Requirement: Among the entries below, one stretch runs from the line that contains "cytoplasmic/membranous,nuclear positivity is" through the line that contains "histopathology image displays". Repeat that stretch exactly, ends included, and only that.

Top of Records provided

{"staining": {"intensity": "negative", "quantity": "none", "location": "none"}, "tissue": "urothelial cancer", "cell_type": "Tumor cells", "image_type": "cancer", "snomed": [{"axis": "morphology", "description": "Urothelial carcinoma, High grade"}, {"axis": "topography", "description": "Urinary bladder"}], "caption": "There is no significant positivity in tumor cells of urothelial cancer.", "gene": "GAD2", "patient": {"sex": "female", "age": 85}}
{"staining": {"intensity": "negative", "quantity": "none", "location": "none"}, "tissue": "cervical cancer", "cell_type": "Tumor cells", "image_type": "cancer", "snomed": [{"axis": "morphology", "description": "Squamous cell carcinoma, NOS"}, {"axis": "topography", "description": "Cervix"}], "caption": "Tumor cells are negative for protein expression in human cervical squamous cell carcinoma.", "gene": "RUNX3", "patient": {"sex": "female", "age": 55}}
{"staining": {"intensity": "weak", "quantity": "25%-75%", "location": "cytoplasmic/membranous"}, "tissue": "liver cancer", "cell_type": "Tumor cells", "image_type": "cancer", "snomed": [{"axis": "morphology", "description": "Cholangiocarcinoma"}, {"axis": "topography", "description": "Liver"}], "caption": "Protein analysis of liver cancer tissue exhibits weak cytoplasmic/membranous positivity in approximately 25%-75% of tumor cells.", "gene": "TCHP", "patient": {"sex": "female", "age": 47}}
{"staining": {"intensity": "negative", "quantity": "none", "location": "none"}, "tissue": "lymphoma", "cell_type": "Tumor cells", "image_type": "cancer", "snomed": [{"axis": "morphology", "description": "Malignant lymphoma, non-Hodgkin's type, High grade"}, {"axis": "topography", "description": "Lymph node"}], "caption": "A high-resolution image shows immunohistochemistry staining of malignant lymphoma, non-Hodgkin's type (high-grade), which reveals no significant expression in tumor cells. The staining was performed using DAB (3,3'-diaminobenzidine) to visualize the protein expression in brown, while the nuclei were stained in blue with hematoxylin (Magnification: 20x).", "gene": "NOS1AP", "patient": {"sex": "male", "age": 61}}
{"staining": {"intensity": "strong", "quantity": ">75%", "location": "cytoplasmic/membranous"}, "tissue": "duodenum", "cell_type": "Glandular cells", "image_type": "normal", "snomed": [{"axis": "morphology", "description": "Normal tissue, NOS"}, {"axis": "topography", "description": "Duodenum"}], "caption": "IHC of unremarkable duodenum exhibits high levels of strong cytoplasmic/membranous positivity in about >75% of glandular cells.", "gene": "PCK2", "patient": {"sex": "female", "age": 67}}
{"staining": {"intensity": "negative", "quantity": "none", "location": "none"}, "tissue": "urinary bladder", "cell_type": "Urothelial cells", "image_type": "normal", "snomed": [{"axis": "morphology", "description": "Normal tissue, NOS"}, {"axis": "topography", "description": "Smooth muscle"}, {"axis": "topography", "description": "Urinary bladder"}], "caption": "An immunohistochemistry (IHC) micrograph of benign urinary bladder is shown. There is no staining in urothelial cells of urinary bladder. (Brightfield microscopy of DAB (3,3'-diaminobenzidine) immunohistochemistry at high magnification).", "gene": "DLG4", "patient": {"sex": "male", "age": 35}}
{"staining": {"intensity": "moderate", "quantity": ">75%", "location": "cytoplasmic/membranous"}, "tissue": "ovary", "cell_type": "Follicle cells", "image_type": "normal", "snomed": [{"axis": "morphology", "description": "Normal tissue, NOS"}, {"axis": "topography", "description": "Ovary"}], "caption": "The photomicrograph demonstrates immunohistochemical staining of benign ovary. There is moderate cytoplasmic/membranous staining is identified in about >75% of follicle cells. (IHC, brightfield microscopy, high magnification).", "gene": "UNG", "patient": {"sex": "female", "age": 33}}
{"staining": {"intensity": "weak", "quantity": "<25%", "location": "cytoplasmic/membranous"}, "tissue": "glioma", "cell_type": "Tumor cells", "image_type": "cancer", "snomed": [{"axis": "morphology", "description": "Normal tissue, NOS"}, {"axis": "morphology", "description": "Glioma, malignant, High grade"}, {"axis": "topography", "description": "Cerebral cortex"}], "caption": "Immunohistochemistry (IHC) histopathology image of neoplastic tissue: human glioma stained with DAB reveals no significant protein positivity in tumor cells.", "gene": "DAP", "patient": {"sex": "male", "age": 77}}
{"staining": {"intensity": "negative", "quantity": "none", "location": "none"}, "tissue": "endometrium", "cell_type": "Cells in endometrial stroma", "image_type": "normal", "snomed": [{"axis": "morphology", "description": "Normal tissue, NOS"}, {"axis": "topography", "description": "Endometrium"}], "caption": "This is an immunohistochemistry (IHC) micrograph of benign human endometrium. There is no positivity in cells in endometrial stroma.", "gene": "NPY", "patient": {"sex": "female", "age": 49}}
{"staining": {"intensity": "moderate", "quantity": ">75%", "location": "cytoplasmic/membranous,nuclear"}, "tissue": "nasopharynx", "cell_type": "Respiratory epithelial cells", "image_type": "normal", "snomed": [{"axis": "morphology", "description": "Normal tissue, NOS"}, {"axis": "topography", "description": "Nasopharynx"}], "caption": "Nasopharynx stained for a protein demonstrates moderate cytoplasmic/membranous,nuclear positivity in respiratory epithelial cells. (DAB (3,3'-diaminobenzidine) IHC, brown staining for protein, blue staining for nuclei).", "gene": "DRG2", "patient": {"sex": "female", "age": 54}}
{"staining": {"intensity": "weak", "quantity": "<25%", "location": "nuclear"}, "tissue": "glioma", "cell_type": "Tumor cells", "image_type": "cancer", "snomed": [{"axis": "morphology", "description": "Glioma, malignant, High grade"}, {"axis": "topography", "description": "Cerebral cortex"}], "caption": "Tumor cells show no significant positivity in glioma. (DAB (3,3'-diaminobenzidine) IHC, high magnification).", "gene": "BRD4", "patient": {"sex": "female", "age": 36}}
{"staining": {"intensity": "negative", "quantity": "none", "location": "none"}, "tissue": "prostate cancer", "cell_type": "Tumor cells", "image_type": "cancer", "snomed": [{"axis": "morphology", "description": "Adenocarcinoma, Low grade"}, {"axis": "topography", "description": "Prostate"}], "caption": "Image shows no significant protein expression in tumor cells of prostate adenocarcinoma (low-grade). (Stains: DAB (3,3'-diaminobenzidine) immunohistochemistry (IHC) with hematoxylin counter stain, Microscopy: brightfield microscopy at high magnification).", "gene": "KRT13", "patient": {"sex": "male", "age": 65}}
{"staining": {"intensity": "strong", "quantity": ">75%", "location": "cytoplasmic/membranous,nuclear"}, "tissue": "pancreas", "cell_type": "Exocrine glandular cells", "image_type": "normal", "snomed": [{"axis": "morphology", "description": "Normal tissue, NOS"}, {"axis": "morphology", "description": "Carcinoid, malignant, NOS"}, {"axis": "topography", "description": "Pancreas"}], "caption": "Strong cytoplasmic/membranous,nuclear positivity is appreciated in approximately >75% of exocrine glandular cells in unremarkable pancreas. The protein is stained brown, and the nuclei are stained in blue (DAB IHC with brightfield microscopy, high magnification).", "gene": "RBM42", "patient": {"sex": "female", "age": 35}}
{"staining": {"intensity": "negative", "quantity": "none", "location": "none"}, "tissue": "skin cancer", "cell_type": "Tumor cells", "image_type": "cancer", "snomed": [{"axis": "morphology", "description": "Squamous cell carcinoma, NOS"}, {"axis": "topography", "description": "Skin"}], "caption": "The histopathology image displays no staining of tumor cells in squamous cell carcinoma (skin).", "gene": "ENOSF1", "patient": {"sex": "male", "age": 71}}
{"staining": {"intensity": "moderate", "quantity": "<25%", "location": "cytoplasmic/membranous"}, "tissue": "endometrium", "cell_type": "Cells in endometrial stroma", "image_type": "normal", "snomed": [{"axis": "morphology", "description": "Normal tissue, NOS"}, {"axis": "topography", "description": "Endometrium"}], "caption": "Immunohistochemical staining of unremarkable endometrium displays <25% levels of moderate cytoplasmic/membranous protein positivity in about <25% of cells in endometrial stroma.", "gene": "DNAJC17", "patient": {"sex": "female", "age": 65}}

Bottom of Records provided

Result of this exercise:
{"staining": {"intensity": "strong", "quantity": ">75%", "location": "cytoplasmic/membranous,nuclear"}, "tissue": "pancreas", "cell_type": "Exocrine glandular cells", "image_type": "normal", "snomed": [{"axis": "morphology", "description": "Normal tissue, NOS"}, {"axis": "morphology", "description": "Carcinoid, malignant, NOS"}, {"axis": "topography", "description": "Pancreas"}], "caption": "Strong cytoplasmic/membranous,nuclear positivity is appreciated in approximately >75% of exocrine glandular cells in unremarkable pancreas. The protein is stained brown, and the nuclei are stained in blue (DAB IHC with brightfield microscopy, high magnification).", "gene": "RBM42", "patient": {"sex": "female", "age": 35}}
{"staining": {"intensity": "negative", "quantity": "none", "location": "none"}, "tissue": "skin cancer", "cell_type": "Tumor cells", "image_type": "cancer", "snomed": [{"axis": "morphology", "description": "Squamous cell carcinoma, NOS"}, {"axis": "topography", "description": "Skin"}], "caption": "The histopathology image displays no staining of tumor cells in squamous cell carcinoma (skin).", "gene": "ENOSF1", "patient": {"sex": "male", "age": 71}}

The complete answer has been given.